→ **WORK ORDER**
Each entry should be transcribed exactly as written, and any picture left out.

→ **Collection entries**

==============================

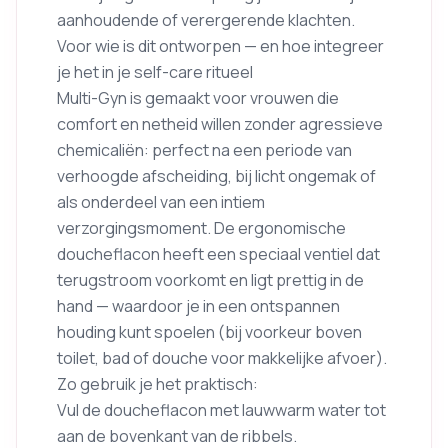
aanhoudende of verergerende klachten.
Voor wie is dit ontworpen — en hoe integreer
je het in je self-care ritueel
Multi-Gyn is gemaakt voor vrouwen die
comfort en netheid willen zonder agressieve
chemicaliën: perfect na een periode van
verhoogde afscheiding, bij licht ongemak of
als onderdeel van een intiem
verzorgingsmoment. De ergonomische
doucheflacon heeft een speciaal ventiel dat
terugstroom voorkomt en ligt prettig in de
hand — waardoor je in een ontspannen
houding kunt spoelen (bij voorkeur boven
toilet, bad of douche voor makkelijke afvoer).
Zo gebruik je het praktisch:
Vul de doucheflacon met lauwwarm water tot
aan de bovenkant van de ribbels.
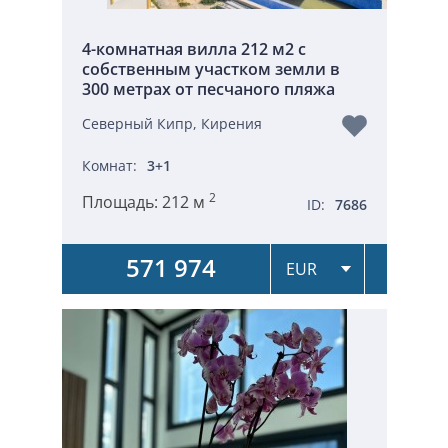
4-комнатная вилла 212 м2 с
собственным участком земли в
300 метрах от песчаного пляжа
Северный Кипр, Кирения
Комнат:
3+1
2
Площадь:
212 м
ID:
7686
571 974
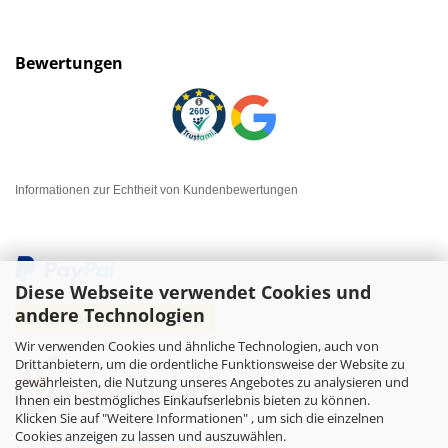
Bewertungen
Informationen zur Echtheit von Kundenbewertungen
Diese Webseite verwendet Cookies und
andere Technologien
Wir verwenden Cookies und ähnliche Technologien, auch von
Drittanbietern, um die ordentliche Funktionsweise der Website zu
gewährleisten, die Nutzung unseres Angebotes zu analysieren und
Ihnen ein bestmögliches Einkaufserlebnis bieten zu können.
Klicken Sie auf "Weitere Informationen" , um sich die einzelnen
Cookies anzeigen zu lassen und auszuwählen.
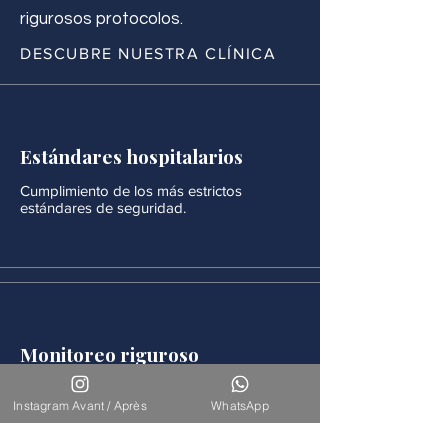
rigurosos protocolos.
DESCUBRE NUESTRA CLÍNICA
Estándares hospitalarios
Cumplimiento de los más estrictos
estándares de seguridad.
Monitoreo riguroso
Después de cada procedimiento se realiza
un seguimiento médico continuo.
Instagram Avant / Après
WhatsApp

==============================

→ **WRITTEN SOLUTION**
aanhoudende of verergerende klachten.
Voor wie is dit ontworpen — en hoe integreer
je het in je self-care ritueel
Multi-Gyn is gemaakt voor vrouwen die
comfort en netheid willen zonder agressieve
chemicaliën: perfect na een periode van
verhoogde afscheiding, bij licht ongemak of
als onderdeel van een intiem
verzorgingsmoment. De ergonomische
doucheflacon heeft een speciaal ventiel dat
terugstroom voorkomt en ligt prettig in de
hand — waardoor je in een ontspannen
houding kunt spoelen (bij voorkeur boven
toilet, bad of douche voor makkelijke afvoer).
Zo gebruik je het praktisch:
Vul de doucheflacon met lauwwarm water tot
aan de bovenkant van de ribbels.
4-комнатная вилла 212 м2 с
собственным участком земли в
300 метрах от песчаного пляжа
Северный Кипр, Кирения
Комнат:
3+1
2
Площадь:
212 м
ID:
7686
571 974
Bewertungen
Informationen zur Echtheit von Kundenbewertungen
Diese Webseite verwendet Cookies und
andere Technologien
Wir verwenden Cookies und ähnliche Technologien, auch von
Drittanbietern, um die ordentliche Funktionsweise der Website zu
gewährleisten, die Nutzung unseres Angebotes zu analysieren und
Ihnen ein bestmögliches Einkaufserlebnis bieten zu können.
Klicken Sie auf "Weitere Informationen" , um sich die einzelnen
Cookies anzeigen zu lassen und auszuwählen.
rigurosos protocolos.
DESCUBRE NUESTRA CLÍNICA
Estándares hospitalarios
Cumplimiento de los más estrictos
estándares de seguridad.
Monitoreo riguroso
Después de cada procedimiento se realiza
un seguimiento médico continuo.
Instagram Avant / Après
WhatsApp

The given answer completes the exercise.